Municipals outperformed U.S. Treasuries in January as investors returned to the asset class and interest rates remained largely range bound. New issuance of $31.6 billion was up 67% from December’s low and 32% above the 10-year average. We see this as more of an anomaly than a trend. Demand turned significantly more constructive after 10 weeks of post-election outflows. Muni bond mutual funds added $1.1 billion for the month on the back of stronger performance and greater rate stability. Demand came largely from traditional buyers.
Muni investors remain focused on the potential implications of tax reform. While a reduction in tax rates threatens to reduce the value of the municipal tax-exemption, its elimination remains highly unlikely, in our view. We also expect any market correction required to overcome a drop in the highest tax rate or cap on the tax-exemption would be manageable, and continue to believe munis hold an important place in a diversified portfolio.

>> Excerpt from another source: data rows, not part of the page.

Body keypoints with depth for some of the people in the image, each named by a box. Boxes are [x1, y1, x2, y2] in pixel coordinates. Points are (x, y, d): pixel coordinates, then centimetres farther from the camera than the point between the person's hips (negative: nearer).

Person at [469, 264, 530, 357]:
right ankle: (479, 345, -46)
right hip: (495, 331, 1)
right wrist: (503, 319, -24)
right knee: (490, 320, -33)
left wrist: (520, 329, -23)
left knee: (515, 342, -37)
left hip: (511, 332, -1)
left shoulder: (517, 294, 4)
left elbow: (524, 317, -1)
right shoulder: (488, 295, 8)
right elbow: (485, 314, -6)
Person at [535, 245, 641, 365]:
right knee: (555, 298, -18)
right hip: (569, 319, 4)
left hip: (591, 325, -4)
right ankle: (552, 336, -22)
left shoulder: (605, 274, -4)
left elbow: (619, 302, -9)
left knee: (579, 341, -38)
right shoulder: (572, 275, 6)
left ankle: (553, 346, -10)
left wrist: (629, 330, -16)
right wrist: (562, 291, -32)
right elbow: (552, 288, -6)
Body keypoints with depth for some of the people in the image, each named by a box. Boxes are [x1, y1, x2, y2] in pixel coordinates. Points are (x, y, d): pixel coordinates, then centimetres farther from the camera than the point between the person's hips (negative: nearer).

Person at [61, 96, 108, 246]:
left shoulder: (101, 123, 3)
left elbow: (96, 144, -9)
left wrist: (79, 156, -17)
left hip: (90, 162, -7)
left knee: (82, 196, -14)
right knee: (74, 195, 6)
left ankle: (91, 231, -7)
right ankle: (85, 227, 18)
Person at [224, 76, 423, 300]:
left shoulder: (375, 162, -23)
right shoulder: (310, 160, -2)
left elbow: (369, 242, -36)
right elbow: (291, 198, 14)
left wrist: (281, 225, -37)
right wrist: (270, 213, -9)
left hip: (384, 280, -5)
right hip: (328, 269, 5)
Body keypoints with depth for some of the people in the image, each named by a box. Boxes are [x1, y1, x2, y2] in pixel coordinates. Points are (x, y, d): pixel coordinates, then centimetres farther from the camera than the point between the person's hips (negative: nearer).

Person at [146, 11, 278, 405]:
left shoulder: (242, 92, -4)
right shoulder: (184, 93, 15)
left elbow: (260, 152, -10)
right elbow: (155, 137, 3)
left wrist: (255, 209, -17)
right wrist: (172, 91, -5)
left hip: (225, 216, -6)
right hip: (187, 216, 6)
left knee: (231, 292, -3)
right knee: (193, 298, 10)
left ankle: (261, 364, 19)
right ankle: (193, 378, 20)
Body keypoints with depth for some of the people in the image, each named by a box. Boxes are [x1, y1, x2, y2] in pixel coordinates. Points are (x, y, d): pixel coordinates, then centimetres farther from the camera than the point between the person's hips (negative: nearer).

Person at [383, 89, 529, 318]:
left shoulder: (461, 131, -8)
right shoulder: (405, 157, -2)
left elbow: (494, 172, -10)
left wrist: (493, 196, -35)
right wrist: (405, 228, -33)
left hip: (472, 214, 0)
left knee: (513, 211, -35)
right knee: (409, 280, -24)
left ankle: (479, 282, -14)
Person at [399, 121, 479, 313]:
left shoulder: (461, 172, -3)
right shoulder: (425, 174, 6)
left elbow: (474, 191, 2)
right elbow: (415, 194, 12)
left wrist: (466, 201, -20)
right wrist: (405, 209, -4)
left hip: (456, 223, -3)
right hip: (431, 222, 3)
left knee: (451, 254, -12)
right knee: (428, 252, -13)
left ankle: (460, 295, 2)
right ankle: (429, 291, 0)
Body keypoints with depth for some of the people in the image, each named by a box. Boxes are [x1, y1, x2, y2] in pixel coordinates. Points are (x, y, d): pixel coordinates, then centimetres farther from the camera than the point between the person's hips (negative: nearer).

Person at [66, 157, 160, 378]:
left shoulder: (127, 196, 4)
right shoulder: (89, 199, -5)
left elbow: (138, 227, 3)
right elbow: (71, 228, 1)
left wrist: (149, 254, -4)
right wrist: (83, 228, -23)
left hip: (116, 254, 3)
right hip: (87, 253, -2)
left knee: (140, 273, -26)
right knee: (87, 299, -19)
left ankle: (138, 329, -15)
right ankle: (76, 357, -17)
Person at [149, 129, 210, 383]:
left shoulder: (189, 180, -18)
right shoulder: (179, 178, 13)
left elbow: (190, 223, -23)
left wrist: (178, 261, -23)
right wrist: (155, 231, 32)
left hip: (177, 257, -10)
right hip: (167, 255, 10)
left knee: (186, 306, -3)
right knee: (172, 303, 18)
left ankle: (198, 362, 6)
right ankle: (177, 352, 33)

Given continued uncertainty around the new administration’s policies and the potential for two to four Fed rate hikes in 2017, we maintain our preference for liquidity and flexibility. This leads us to favor short to intermediate maturities, A-rated credits and flexible mandates. Amid volatile rates in 2017, we would view periods of municipal market strength as a time to get defensive and periods of weakness as a buying opportunity.
Volatility is likely, but we would view any weakness as a buying opportunity.